Может быть, еще останусь жить… Еще на много лет. Главное — продержаться, не выдать себя неосторожным словом, жестом. Не притворяться, а быть тем, другим человеком… Уже светает. Скоро за мной придут. Солома пахнет человеческим потом, гнилой и сухой травой. Они не учли этого — бросили ее в камеру, затоптали грязными сапогами, но запах вольного поля живет среди камней. В нем дым костра, сочный хруст косы, память о гнезде жаворонка в ложбинке между двух мохнатых кочек…»
От звенящей птичьей песни из детства память идет к пыльным городским мостовым. Сплетаются, накладываются друг на друга дороги, раздвинутой пятерней уходят в разные стороны. Ноги истерты портянками. Конский храп. Облитые карболкой теплушки. Наташа… Ее любовь…
Он спит, уткнувшись лицом в вонючую солому. На осклизлых стенах камеры первый рассвет стекает с кирпичей по зеленой пленке гнилой плесени. На параше сидит крыса и принюхивается к тишине, в которой только для спящего в углу человека заливается все тот же жаворонок, ветер несет перекати-поле, призывно ржут застоявшиеся кони, и друзья-товарищи в скрипящих кожанках греют ладонями медные эфесы клинков, отбитых этой ночью по-крестьянски на обломках оселков верными ординарцами, словно косы перед выходом в утренний луг…
Утром Андрей забарабанил кулаками в дверь. Он решительно потребовал, чтобы его провели к полковнику. Через некоторое время в подвал спустился дежурный офицер.
— Мне надо срочно видеть господина Пясецкого, — сказал Андрей. — Я должен ему сообщить… Только одному полковнику! Важнейшее дело!
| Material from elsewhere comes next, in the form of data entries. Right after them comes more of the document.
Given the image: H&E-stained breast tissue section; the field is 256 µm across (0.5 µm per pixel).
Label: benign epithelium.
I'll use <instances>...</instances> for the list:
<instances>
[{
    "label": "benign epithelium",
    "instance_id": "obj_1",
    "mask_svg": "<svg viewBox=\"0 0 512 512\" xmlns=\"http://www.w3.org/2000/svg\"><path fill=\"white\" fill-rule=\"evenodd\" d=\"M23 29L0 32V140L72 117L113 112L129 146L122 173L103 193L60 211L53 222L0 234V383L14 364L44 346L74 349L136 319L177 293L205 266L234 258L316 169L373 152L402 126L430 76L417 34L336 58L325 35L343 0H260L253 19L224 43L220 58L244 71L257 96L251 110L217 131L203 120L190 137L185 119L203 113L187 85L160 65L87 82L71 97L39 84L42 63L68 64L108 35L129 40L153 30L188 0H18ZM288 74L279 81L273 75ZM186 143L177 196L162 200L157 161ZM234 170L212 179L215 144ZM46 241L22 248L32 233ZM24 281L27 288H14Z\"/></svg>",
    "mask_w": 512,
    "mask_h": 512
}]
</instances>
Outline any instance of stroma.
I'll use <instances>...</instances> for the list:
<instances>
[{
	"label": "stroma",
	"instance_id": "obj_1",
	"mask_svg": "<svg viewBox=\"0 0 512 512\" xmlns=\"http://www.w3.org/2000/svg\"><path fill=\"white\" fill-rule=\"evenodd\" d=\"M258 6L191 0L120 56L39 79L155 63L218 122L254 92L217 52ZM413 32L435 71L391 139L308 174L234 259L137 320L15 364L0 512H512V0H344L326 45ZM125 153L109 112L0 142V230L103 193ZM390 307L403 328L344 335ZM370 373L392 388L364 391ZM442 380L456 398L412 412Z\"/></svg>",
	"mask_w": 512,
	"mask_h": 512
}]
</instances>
— Следуйте за мной, — коротко проговорил офицер.
* * *
В кабинете полковника были сдвинуты с окон все шторы. В раскрытых створках рам виднелся утренний город. Солнце лежало на ковре, отчего узоры казались особенно яркими и пестрыми. В его дымных лучах плавали медовые пылинки. Во дворе стояла свежая утренняя тишина. На подоконнике прыгали воробьи, с азартом выклевывали из трещин дерева крошки хлеба, насыпанные полковником, который внимательно, с серьезным лицом, наблюдал за суетой пернатого народца. Фиолетов сидел у стола, он даже не повернулся в сторону вошедшего Андрея.
— Ты что-то хотел сообщить? — спросил полковник.
— Совершенно точно, — громко произнес Андрей. — Я знаю, кто убил Забулдыгу!
— Вот как? — удивленно сказал полковник и, поставив локти на стол, положил подбородок на скрещенные пальцы.
— Не искушай судьбу, Блондин, — устало сказал Фиолетов. — Побойся бога.
— Знаешь точно? — сощурился полковник.
— Больше никто не мог… Он, гад!! Точно!!
— Кто именно? — с равнодушным видом задал вопрос полковник. — Фамилия? Адрес?